Dow Jones' "scoop" about how Merrill Lynch will begin firing aging financial advisors who don't produce at least $250,000 isn't a scoop at all. It's called the "penalty box" and most firms have such a thing. Wall Street has always operated on the concept: Devil take the hindmost.
And then Business Insider's Cluster Stock blog got a hold of it (complete with a Donald Trump image, "You're Fired"). But the fact of the matter is firms have been pushing out lousy producers for years (by reducing their payouts into the 20 percent range or by outright firing them). In fact, we've heard the number can be as high as around $330,000 and under in production.

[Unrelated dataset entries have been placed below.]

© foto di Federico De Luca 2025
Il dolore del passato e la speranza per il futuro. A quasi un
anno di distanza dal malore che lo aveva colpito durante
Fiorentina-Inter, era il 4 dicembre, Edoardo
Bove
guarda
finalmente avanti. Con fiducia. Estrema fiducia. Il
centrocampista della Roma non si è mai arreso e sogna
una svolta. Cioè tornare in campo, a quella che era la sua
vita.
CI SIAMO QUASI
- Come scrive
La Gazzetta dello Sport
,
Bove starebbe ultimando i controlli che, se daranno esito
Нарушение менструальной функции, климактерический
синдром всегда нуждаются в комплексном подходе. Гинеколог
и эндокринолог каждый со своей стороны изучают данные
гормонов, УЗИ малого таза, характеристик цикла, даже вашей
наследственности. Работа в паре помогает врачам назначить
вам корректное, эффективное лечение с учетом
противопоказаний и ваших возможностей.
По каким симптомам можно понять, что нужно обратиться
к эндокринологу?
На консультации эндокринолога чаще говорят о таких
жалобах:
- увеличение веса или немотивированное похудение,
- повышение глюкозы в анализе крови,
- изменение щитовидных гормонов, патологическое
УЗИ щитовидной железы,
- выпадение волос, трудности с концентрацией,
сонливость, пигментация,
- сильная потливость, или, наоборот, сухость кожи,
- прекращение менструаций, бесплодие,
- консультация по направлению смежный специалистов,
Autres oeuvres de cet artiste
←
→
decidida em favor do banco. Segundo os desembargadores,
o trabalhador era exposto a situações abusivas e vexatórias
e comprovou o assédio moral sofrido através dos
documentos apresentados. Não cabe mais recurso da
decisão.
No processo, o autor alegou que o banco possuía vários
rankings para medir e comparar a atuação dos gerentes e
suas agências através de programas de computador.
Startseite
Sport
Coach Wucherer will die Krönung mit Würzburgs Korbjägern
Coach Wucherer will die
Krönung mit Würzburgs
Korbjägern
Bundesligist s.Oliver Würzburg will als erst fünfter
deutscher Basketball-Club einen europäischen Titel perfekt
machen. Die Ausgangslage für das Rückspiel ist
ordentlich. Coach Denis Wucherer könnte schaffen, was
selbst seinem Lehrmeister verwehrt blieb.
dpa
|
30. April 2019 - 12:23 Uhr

Again, most firms, including Merrill, put underachieving advisors in the penalty box, where their payouts are reduced. A Merrill person I spoke to said that FAs at Merrill who are having trouble are put in the penalty box "indefinitely." This person said, "We want people to succeed. . . . There are often mitigating circumstances [for underperformance]." Further, FAs in production trouble are given help by way of additional training and other support. "If you have LOS of 10 years and are not producing $250,000, you are not doing well." Those are the kinds of advisors Merrill is putting in the penalty box --- an old process, nothing new --- and given some help to get out. The payout is dropped into the 20-percent range. One wonders: How can an advisor live on such a low payout?